- Work order 1 -
From the CREATE AND RUN JOB reference page, reproduce the passage that begins at the words "Required parameters" and stops after the words "to the Job.".
- Work order 2 -
Answer these about the CREATE AND RUN JOB reference page:
(a) What character should the SQL statement not end with?
(b) Which cluster name does the example command use?
(c) Which parameter must be included for JAR Jobs?
- Work order 3 -
Extend the CREATE AND RUN JOB reference page with the section that would follow its final line.

Skip to main content

CREATE AND RUN JOB

Description

Create a new Job, then immediately trigger a Job run.

Note that the SQL statement does not end with ;

Syntax

CREATE AND RUN JOB <job_name>
TYPE = { 'JAR' | 'PYTHON' }
PARAMETERS = <array>
CLUSTER = <string>

Example

Example command for creating and running a Job.

CREATE AND RUN JOB count_transactions
TYPE = 'JAR'
PARAMETERS = ( '--class', 'com.example.MySparkApp', '/path/to/my-spark-app.jar', 'arg1', 'arg2' )
CLUSTER = 'onehouse_cluster_spark'

Required parameters

  • <job_name>: Unique name to identify the Job.
  • TYPE: Specify the type of Job - this can be a JAR (for Java or Scala code) or Python script.
  • PARAMETERS: Specify an array of Strings to pass as parameters to the Job, which will be used in a spark-submit (see Apache Spark docs). This should include the following:
    • [Required] For JAR Jobs, you must include the --class parameter.
    • [Required] Include the cloud storage bucket path containing the code for your Job. The Onehouse agent must have access to read this path.
    • [Optional] Include any other Spark properties you'd like the Job to use.
    • [Optional] Include any arguments you'd like to pass to the Job.
  • CLUSTER: Specify the name of an existing Onehouse Cluster with type Spark to run the Job.

- Dataset section -
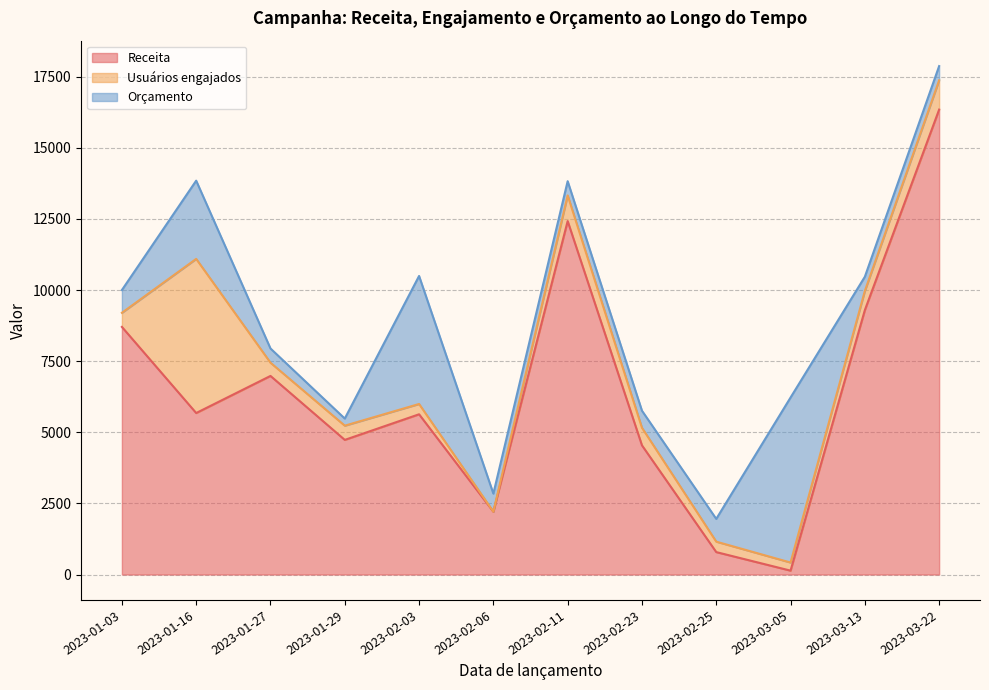

At which category is the sum across all series the highest?

2023-03-22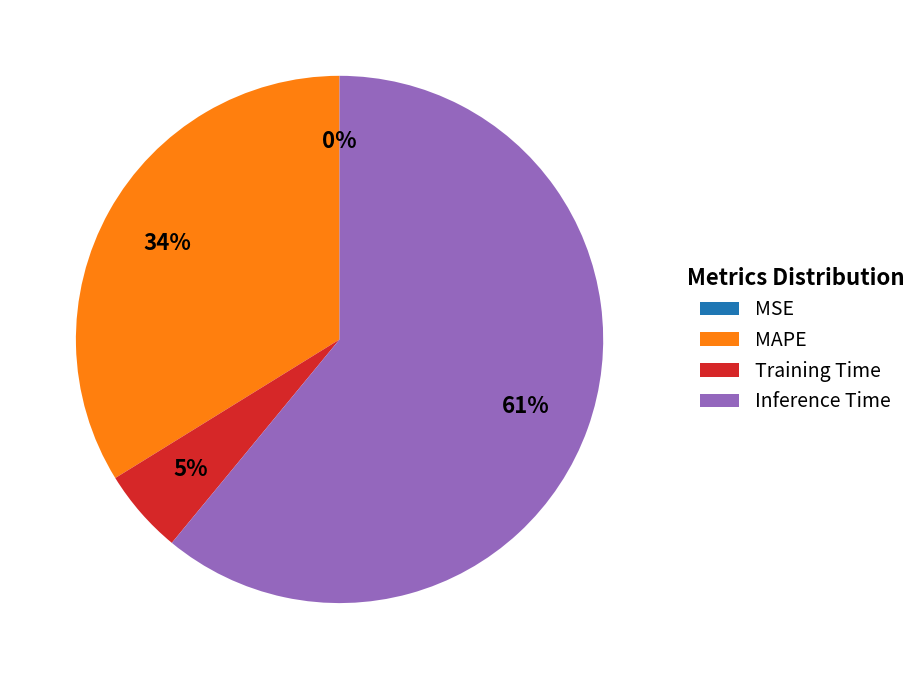

Which category has the biggest portion of the pie?

Inference Time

- Task response 1 -
Required parameters

  • <job_name>: Unique name to identify the Job.
  • TYPE: Specify the type of Job - this can be a JAR (for Java or Scala code) or Python script.
  • PARAMETERS: Specify an array of Strings to pass as parameters to the Job, which will be used in a spark-submit (see Apache Spark docs). This should include the following:
    • [Required] For JAR Jobs, you must include the --class parameter.
    • [Required] Include the cloud storage bucket path containing the code for your Job. The Onehouse agent must have access to read this path.
    • [Optional] Include any other Spark properties you'd like the Job to use.
    • [Optional] Include any arguments you'd like to pass to the Job.

- Task response 2 -
(a) A semicolon (;).
(b) 'onehouse_cluster_spark'
(c) The --class parameter.

- Task response 3 -
Status API

Status API response

  • API_OPERATION_STATUS_SUCCESS from Status API confirms that the Job has been created and submitted to the cluster, but does not reflect the status of the submitted Job. To monitor the Job's status, send a request to the DESCRIBE JOB_RUN API, and refer to sparkJobRun.status field from its Status API response.
  • API_OPERATION_STATUS_FAILED from Status API indicates that the Job has not been created or that the Job has been created but its submission to the cluster failed. To check whether the Job has been created, send a request to DESCRIBE JOB API, and refer to sparkJobRun.latestJobStatus and sparkJobRun.latestJobRunSubmittedAt fields from its Status API response. You can also get the Job run id from the sparkJobRun.latestJobRunId. To monitor the Job's status, send a request to the DESCRIBE JOB_RUN API, and refer to sparkJobRun.status field from its Status API response.

Example Status API response

The Status API response of a successful creation and submission of a Job.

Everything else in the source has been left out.